Cuál es, pues, el misterio de esta obra, podemos preguntarnos con su creador. Mallard insinúa que acaso, con el tiempo, a su Evocación se le haya acentuado su aroma fin de siglo, y que dado que vivimos en un presente con un eterno aire de camino clausurado, al borde siempre del enésimo prefijo que nos ubique en los escenarios de una Historia cada vez más veloz y frágil, la Evocación siga interpelando al lector contemporáneo. Añado no obstante que la potencia de esta pieza no emana tanto de que apunte a un tiempo concreto para iluminarlo desde dentro, cuanto a su capacidad para ignorar toda moda literaria, preservando el carácter de su escritura a resguardo de los avatares del gusto, el canon o el simple arbitrio.

La Evocación es diáfana en su complejidad, tan diáfana y a la vez tan compleja como pueda serlo un huevo. Diez fragmentos de vida, diez incidentes de la experiencia, diez capítulos autobiográficos permiten dibujar la existencia en el tiempo (1901-1979) de un oscuro poeta en lengua alemana llamado Matthias Stimmberg, de quien sabemos que ha sido autor de cuatro libros, que ha trabajado en una imprenta en la Viena posterior al final de la guerra y que ha cultivado la amistad de Paul Celan. Los incidentes espigados para perfilar esta vida pueden ser irónicos (una conversación en autobús), cruciales (el descubrimiento de la muerte en la infancia) o sarcásticos (la dieta literaria de las cabras). Pero en todos ellos, de un modo u otro, respira el elemento central de la personalidad de Stimmberg, la misantropía, y alienta una sensación permanente de incomodidad, una hosquedad irrebatible. Stimmberg es un espíritu airado; también un emboscado, alguien que ha escogido la vía de la ocultación.

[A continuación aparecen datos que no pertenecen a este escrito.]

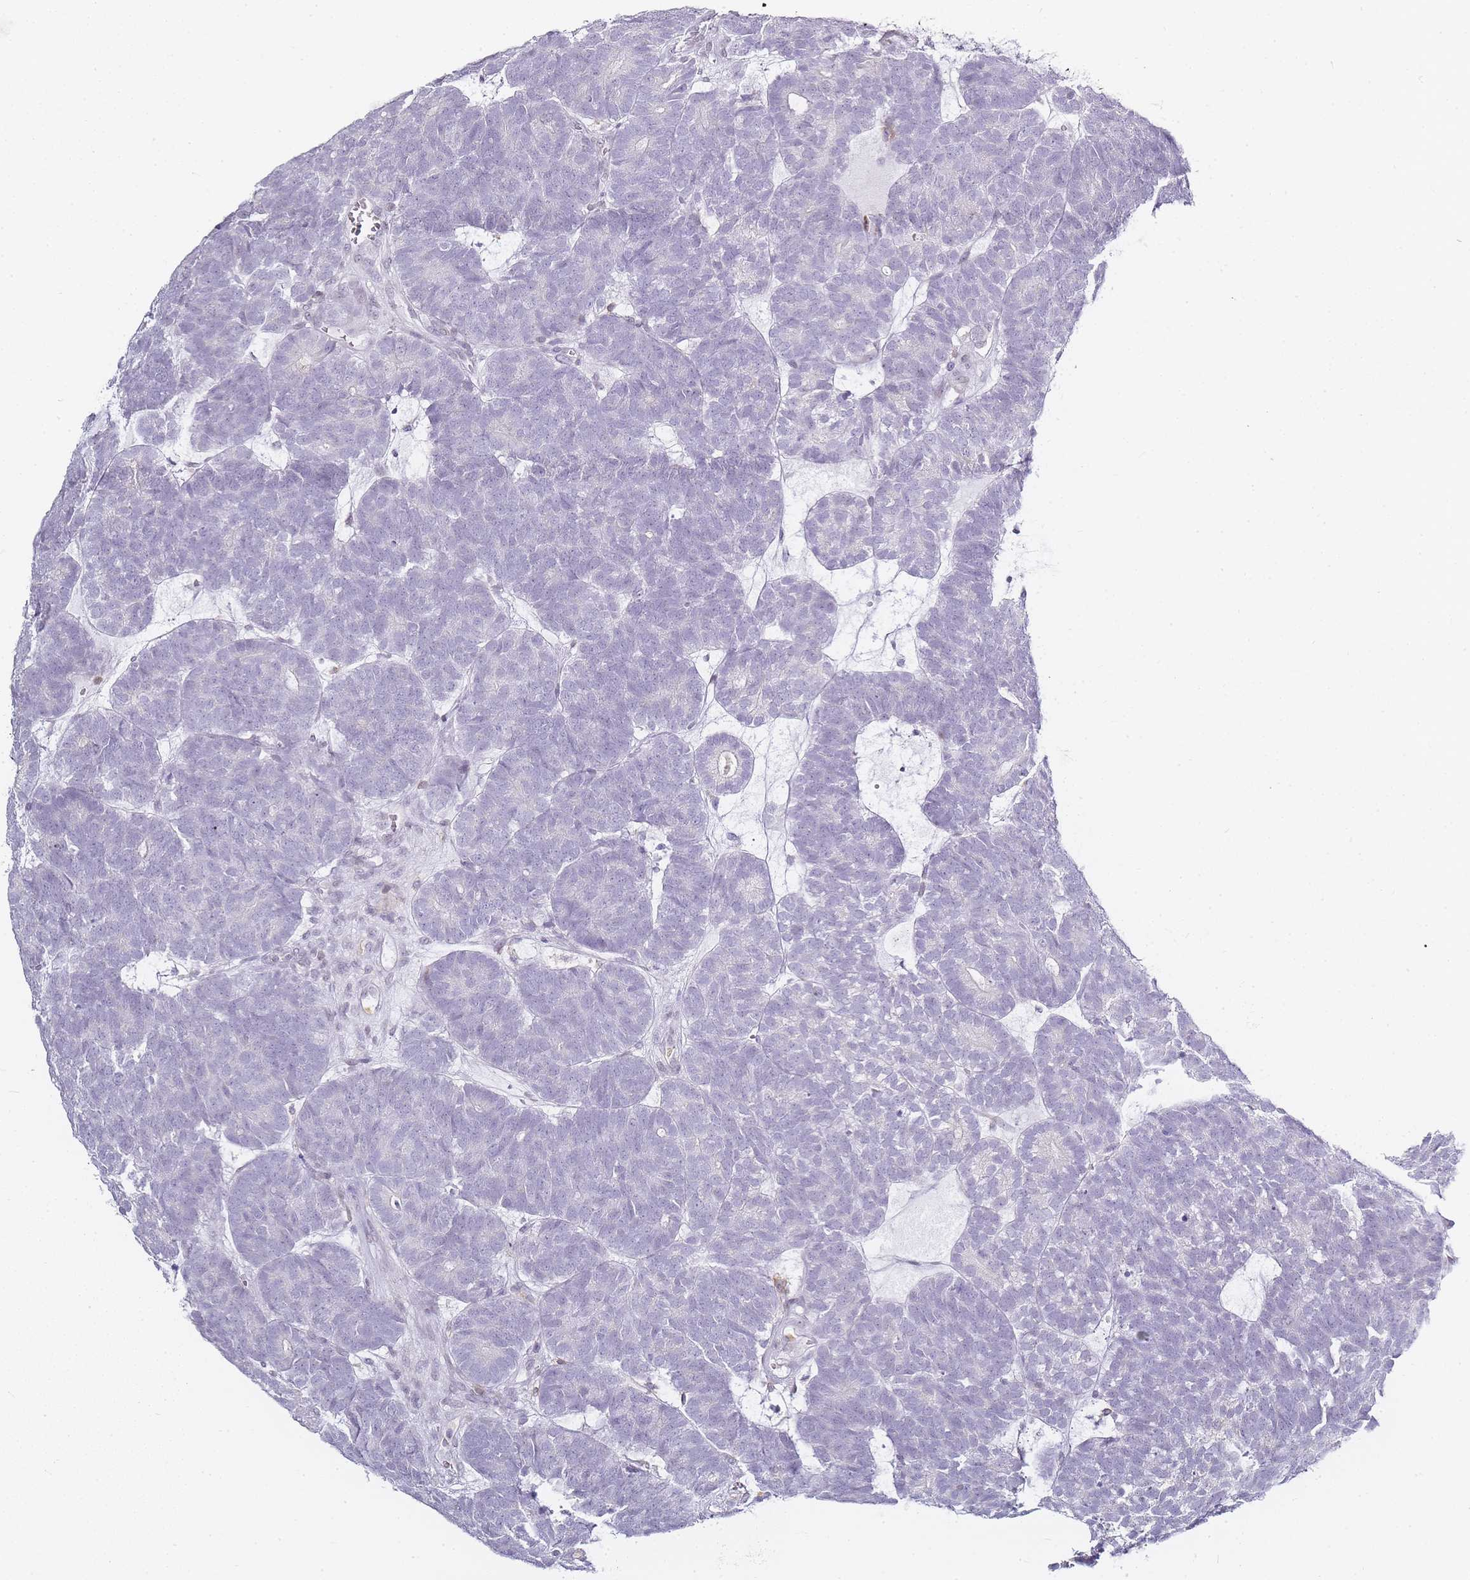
{"staining": {"intensity": "negative", "quantity": "none", "location": "none"}, "tissue": "head and neck cancer", "cell_type": "Tumor cells", "image_type": "cancer", "snomed": [{"axis": "morphology", "description": "Adenocarcinoma, NOS"}, {"axis": "topography", "description": "Head-Neck"}], "caption": "High power microscopy histopathology image of an immunohistochemistry (IHC) micrograph of head and neck cancer, revealing no significant staining in tumor cells.", "gene": "JAKMIP1", "patient": {"sex": "female", "age": 81}}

Mediante la estrategia de la tesela, Mallard arma un mosaico audaz. Sus herramientas para la seducción son dos. La primera, la lengua, de una eficacia y, a la vez, de una resonancia aplastantes; la segunda, la invitación que lanza al lector para rellenar los huecos en la narración. El hechizo de Stimmberg corre paralelo a su aspecto incompleto. La fascinante Apostilla con la que se cierra el libro, y que le presta su exacto sentido de retrato imposible y desordenado, invita a quien lee a celebrar esta mínima Evocación en su exacta medida. Pocas veces tan escasas páginas habrán significado tanta y tan verdadera escritura.